START DATA FOR THIS TASK
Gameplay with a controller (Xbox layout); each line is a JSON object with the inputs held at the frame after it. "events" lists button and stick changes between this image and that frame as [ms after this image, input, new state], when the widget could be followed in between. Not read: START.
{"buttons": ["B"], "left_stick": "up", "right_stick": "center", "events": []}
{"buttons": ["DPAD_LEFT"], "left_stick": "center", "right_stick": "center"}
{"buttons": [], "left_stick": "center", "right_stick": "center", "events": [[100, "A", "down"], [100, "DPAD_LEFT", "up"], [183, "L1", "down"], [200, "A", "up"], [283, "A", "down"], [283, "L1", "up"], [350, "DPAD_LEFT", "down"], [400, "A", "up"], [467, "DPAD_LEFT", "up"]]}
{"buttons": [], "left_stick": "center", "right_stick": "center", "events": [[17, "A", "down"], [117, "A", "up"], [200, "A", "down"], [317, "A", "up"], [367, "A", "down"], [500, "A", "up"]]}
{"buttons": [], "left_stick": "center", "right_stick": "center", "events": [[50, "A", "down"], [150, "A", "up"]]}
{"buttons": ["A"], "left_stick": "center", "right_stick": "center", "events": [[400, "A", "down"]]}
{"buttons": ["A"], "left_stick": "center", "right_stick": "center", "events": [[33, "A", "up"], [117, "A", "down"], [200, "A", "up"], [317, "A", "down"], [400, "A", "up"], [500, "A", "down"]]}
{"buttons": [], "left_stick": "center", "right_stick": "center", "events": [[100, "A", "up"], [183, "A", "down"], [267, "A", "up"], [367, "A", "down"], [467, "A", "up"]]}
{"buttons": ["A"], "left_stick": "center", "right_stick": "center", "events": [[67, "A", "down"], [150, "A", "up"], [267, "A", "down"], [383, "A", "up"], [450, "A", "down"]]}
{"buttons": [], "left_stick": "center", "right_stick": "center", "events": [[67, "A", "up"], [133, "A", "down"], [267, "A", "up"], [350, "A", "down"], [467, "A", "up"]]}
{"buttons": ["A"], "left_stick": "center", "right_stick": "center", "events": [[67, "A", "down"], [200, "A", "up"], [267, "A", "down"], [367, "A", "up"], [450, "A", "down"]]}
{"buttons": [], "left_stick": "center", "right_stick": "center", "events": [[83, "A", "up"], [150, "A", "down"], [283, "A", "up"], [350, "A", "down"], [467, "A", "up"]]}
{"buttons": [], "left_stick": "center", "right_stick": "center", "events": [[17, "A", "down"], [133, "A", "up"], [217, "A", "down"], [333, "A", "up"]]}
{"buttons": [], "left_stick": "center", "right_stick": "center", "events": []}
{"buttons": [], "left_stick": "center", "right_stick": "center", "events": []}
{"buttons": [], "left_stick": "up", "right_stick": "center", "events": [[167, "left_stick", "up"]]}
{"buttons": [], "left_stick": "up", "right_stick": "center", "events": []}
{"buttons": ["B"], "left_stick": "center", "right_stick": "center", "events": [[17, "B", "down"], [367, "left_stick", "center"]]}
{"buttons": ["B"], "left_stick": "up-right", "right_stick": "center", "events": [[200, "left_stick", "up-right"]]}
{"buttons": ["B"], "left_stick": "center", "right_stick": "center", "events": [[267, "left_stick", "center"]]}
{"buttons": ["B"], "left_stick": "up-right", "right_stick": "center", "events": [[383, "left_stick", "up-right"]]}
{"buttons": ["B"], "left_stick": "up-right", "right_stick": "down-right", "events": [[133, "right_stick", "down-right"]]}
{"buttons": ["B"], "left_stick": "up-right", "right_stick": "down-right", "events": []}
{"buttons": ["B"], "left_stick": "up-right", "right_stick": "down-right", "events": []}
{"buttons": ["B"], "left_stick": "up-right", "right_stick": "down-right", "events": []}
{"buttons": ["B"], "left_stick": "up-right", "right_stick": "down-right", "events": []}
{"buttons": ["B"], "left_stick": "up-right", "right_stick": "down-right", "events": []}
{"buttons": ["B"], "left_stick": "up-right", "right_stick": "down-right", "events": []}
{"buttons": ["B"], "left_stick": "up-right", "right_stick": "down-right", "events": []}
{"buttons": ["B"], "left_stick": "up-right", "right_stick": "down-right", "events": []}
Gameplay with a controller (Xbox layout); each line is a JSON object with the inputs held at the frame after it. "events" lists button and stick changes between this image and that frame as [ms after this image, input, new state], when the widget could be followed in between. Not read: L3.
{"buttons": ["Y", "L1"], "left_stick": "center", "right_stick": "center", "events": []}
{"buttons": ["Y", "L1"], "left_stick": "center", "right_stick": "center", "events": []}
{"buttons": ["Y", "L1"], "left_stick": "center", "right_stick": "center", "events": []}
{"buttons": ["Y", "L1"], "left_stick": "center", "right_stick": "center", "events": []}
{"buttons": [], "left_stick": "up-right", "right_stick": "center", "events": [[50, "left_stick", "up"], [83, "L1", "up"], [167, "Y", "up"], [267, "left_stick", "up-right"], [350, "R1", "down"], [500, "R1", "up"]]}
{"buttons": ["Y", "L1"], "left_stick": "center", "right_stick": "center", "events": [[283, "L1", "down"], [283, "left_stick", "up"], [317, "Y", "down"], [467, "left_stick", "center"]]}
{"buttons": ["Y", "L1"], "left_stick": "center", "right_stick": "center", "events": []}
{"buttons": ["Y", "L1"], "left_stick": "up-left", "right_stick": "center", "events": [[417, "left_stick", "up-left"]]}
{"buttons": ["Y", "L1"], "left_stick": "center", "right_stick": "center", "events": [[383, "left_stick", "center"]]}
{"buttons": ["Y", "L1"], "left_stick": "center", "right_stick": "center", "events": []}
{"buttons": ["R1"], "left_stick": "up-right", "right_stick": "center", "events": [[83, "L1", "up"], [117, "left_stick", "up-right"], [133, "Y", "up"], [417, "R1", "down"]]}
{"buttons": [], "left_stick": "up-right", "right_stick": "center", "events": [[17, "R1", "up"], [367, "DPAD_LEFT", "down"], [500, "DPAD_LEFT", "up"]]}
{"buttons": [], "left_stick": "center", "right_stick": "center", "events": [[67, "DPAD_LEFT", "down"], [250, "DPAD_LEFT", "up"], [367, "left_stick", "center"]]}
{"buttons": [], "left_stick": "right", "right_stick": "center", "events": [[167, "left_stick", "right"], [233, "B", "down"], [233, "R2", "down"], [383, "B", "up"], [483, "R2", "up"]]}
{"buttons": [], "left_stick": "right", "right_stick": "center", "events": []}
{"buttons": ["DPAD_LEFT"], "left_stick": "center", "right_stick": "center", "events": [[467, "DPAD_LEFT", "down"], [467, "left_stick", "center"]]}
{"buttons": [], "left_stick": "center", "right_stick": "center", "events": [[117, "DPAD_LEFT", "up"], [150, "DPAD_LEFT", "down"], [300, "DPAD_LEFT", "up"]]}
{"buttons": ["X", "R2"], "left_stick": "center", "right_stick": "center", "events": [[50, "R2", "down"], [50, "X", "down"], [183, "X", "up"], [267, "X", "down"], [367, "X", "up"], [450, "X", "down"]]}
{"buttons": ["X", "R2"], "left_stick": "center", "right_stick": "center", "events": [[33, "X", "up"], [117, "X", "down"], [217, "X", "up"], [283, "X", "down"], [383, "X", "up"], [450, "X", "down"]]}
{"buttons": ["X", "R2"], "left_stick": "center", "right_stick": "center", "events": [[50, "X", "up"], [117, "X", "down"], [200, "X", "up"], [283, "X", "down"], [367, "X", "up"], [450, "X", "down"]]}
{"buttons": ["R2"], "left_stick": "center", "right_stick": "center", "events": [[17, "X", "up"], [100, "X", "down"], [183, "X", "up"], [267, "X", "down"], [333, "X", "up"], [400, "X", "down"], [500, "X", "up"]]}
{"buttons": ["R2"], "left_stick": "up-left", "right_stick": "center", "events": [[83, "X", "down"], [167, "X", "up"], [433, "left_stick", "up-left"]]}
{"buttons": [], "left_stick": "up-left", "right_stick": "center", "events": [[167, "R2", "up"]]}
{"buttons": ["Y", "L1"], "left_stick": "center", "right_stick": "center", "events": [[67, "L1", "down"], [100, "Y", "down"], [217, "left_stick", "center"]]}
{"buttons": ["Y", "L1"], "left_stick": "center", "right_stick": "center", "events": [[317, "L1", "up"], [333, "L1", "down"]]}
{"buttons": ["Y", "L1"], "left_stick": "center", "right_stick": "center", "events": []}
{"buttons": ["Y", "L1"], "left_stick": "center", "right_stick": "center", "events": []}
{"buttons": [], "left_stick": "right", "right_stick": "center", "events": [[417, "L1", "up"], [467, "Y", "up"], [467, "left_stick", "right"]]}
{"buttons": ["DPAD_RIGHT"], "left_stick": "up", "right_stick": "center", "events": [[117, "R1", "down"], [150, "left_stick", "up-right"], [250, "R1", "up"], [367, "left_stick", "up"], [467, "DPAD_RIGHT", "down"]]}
END DATA FOR THIS TASK
DIRECTIONS FOR THIS TASK:
Where the word "controller" is present in a line of the listing, copy that line.

EXERCISE SOLUTION:
Gameplay with a controller (Xbox layout); each line is a JSON object with the inputs held at the frame after it. "events" lists button and stick changes between this image and that frame as [ms after this image, input, new state], when the widget could be followed in between. Not read: START.
Gameplay with a controller (Xbox layout); each line is a JSON object with the inputs held at the frame after it. "events" lists button and stick changes between this image and that frame as [ms after this image, input, new state], when the widget could be followed in between. Not read: L3.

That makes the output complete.